I have a question for the tech guys; I have an 04 GTO with about 74k miles. Recently the car has developed a strange sqeal and or chirping noise at various rpm's. Normally regardless of speed and gear, when you hit 3k on the tack, it's clockwork, the squeal comes and goes. I know it's not the throwout bearing and speed doesn't effect it. It's not comming from the belts, however, it's comming from right under the drivers seat. I'm thinking Cats. Has anyone ever experienced a problem like this before. My best guess is that it's comming from the exhaust, but the noise is strange, and I haven't had the time to crawel under and start banging with a rubber mallot.
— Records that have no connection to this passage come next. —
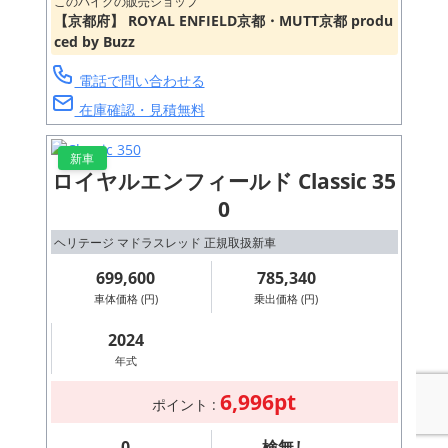
このバイクの販売ショップ
【京都府】 ROYAL ENFIELD京都・MUTT京都 produ
ced by Buzz
電話で問い合わせる
在庫確認・見積無料
新車
ロイヤルエンフィールド Classic 35
0
ヘリテージ マドラスレッド 正規取扱新車
699,600
785,340
車体価格 (円)
乗出価格 (円)
2024
年式
6,996pt
ポイント :
0
検無し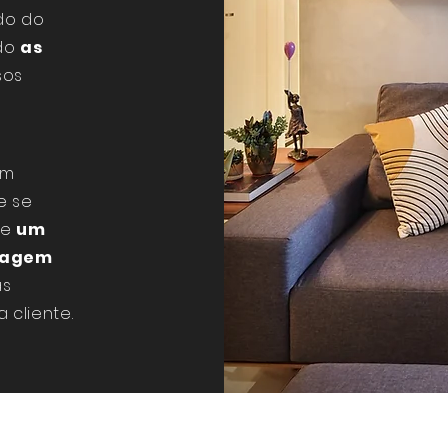
do do
ndo
as
sos
um
e se
de
um
dagem
as
 cliente.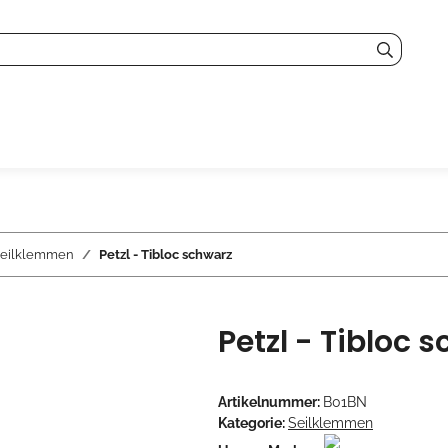
eilklemmen
Petzl - Tibloc schwarz
Petzl - Tibloc 
Artikelnummer:
B01BN
Kategorie:
Seilklemmen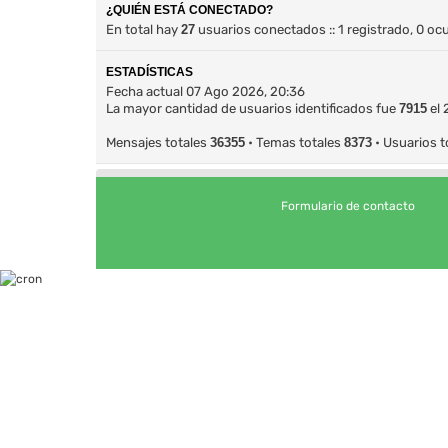
¿QUIÉN ESTÁ CONECTADO?
En total hay
27
usuarios conectados :: 1 registrado, 0 oc
ESTADÍSTICAS
Fecha actual 07 Ago 2026, 20:36
La mayor cantidad de usuarios identificados fue
7915
el 
Mensajes totales
36355
• Temas totales
8373
• Usuarios t
Formulario de contacto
HELP!!!!

Chuck:


----------



## Route 66 (May 30, 2005)

Welcome!
Wow, an '04 with 74k? 
Dont know if its the same thing....but my '04 had a squeeky exhaust. Your's maybe something else, tho.


----------



## Chuck26 (Jan 14, 2007)

*Thanks Route*

Squeaky exhaust? What was causing the noise? Was it an external mounting issue or was it internal. Sometimes the exhaust will come apart internally and behave weird. 

Chuck


----------



## pickinfights (Oct 3, 2006)

74k on an 04. Nice, someone who drives this car. I am working my way to it I got 27k. Sorry cant help with the sqeek.


----------